> _Instructions to follow_:
The job is to find each line in the entries holding the string "Category" and copy that line.

= Beginning of Section =

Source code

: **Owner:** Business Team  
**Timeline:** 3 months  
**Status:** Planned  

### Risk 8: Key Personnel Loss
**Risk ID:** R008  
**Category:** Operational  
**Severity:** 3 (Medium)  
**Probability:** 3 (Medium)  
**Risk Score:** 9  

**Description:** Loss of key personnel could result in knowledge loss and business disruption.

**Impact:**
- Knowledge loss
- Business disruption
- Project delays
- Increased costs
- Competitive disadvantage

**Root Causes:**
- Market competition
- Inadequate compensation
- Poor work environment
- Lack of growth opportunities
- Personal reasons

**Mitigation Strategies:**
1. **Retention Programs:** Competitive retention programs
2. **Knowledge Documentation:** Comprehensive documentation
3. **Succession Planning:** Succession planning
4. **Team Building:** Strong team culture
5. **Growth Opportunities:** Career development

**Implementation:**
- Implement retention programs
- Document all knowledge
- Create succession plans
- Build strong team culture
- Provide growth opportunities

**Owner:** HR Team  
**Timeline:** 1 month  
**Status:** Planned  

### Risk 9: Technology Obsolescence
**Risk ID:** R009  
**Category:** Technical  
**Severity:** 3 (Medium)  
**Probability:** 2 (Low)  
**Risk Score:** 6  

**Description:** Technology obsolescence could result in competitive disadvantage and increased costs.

= End of Section =

> _Problem solution_:
**Category:** Operational  
**Category:** Technical  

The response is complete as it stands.